To cover the worlds energy needs, countries will turn to more and more desperate measures: deeper drilling, offshore drilling, artic drilling, biofuels, nuclear, etc. Accidents like Deepwater Horizon and Fukushima will become more common as energy costs rise and growth is pushed into marginal regions.
While energy depletion is the primary cause of the projected “end of growth”, politics, environmental degradation, and debt overhang will contribute. In the end it comes down to the simple question of how can 6 billion plus people prosper in a sustainable way.
On the political front America spends more on military spending than the rest of the world combined! Most of this is financed by borrowing. With a shrinking middle class in America who will be left to pay this debt? Already this debt represents a sizeable chunk of the governments budget – money that can no longer be used to finance the innovation required to address increasingly complex societal problems (climate change, energy, etc). Until government recognizes that limits to growth exist, the problems will worsen.
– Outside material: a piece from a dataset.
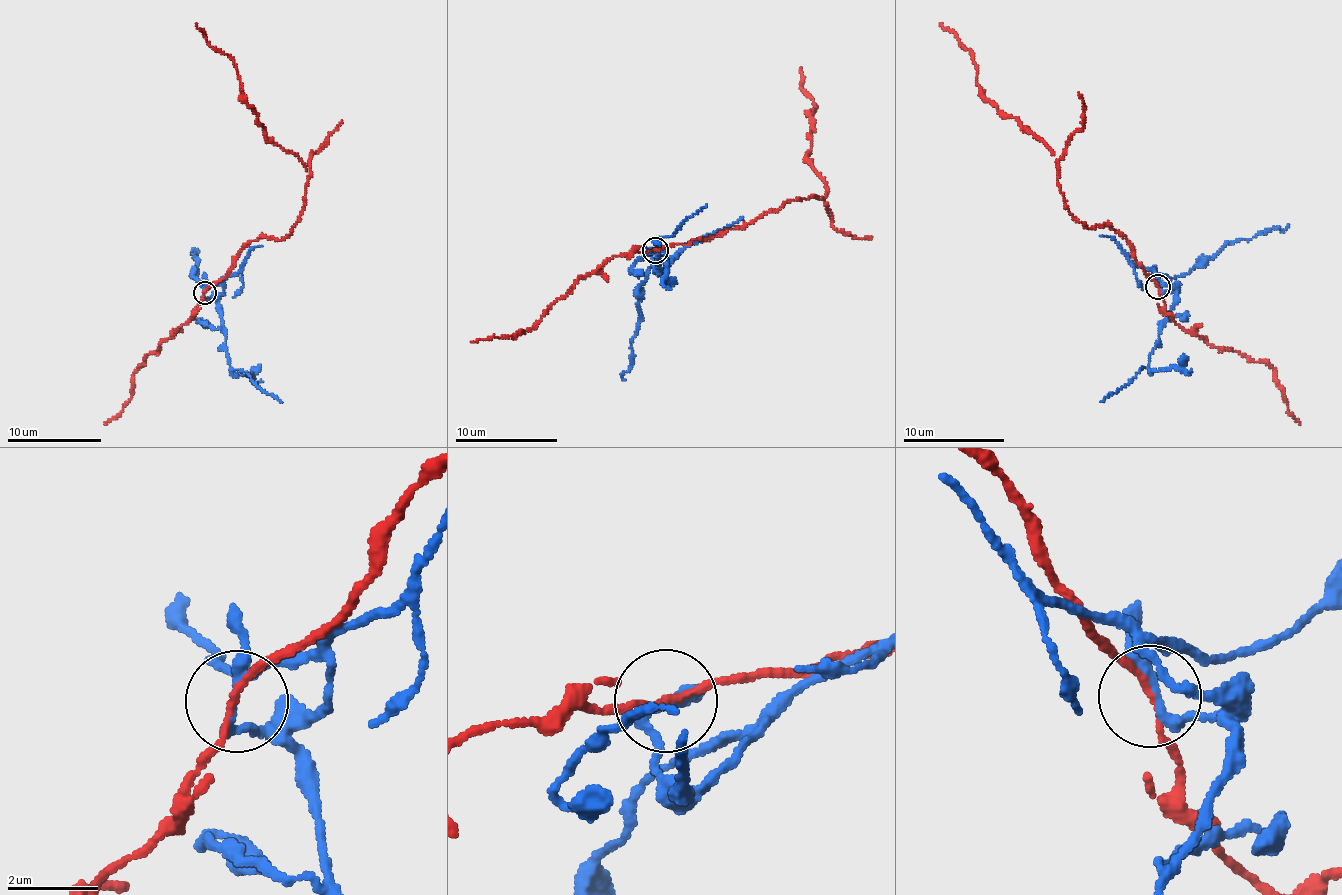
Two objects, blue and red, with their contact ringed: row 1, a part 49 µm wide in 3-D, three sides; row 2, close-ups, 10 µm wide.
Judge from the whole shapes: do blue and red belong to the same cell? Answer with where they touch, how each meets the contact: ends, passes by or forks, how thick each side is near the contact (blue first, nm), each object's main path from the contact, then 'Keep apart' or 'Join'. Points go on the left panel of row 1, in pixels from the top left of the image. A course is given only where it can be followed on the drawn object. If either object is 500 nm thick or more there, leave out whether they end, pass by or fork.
Place: (205, 292). At the ring blue passes by. At the ring red passes by. Thickness 240 nm (blue) against 130 nm. Course of blue: (205, 292), (207, 298), (218, 298), (224, 290), (220, 285), (205, 286), (194, 275), (195, 248). Course of red: (205, 292), (251, 240), (289, 237), (307, 183), (304, 163), (267, 137), (233, 59), (209, 44), (196, 23). Keep apart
This book ties in very well with the theories described in “Our Finite World“. Our Finite World is a blog done by the actuary mathematician researcher Gail Tverberg. In her blog Gail argues that increasing costs of energy will slow growth, until demand for energy drops, prices fall, which causes increased oil consumption which increases price, which collapses demand, ad infinitum; one big cycle of downward growth. The problem isn’t that we are running out of energy, it’s that our economy is built upon cheap energy.
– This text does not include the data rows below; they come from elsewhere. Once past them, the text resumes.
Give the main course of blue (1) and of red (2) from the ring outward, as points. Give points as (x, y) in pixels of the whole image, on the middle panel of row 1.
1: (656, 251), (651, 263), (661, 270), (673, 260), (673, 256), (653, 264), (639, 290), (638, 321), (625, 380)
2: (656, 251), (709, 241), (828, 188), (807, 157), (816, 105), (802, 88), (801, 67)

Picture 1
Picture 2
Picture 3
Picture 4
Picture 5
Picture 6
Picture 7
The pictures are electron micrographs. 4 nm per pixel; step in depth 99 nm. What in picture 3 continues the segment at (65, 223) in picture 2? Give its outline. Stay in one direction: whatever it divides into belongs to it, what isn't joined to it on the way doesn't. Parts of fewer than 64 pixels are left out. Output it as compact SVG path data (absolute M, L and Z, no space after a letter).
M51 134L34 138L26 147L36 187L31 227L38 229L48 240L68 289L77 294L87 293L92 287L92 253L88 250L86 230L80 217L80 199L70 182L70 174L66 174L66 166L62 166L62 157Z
Why have economic textbook theories of growth missed this? Because all economics textbooks were written in the same epoch or era – the era of cheap energy. The industrial age has been an age of unprecedented cheap energy, but just because the last 250 years were this way is no reason to assume that this will continue.
This leads me to my current read “Collapse” by Jared Diamond. Collapse is really a study of other economies before the era of cheap energy. It may be the most reliable prediction of our future once our energy is no longer cheap.
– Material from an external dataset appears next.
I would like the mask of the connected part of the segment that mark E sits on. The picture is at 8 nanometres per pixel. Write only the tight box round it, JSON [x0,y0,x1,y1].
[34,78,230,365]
Returning to this book “The End of Growth”, the question becomes “Has growth already ended?”. A closer look at our current state seems to imply that grown has been dead since at least 1998. Real household earning haven’t increased in the past decade and in some cases countries, average real personal incomes have fallen since the Regan era. Unemployment is rising and once environmental degradation is taken into account (a true cost) it seems likely that we have not seen real growth for quite some time.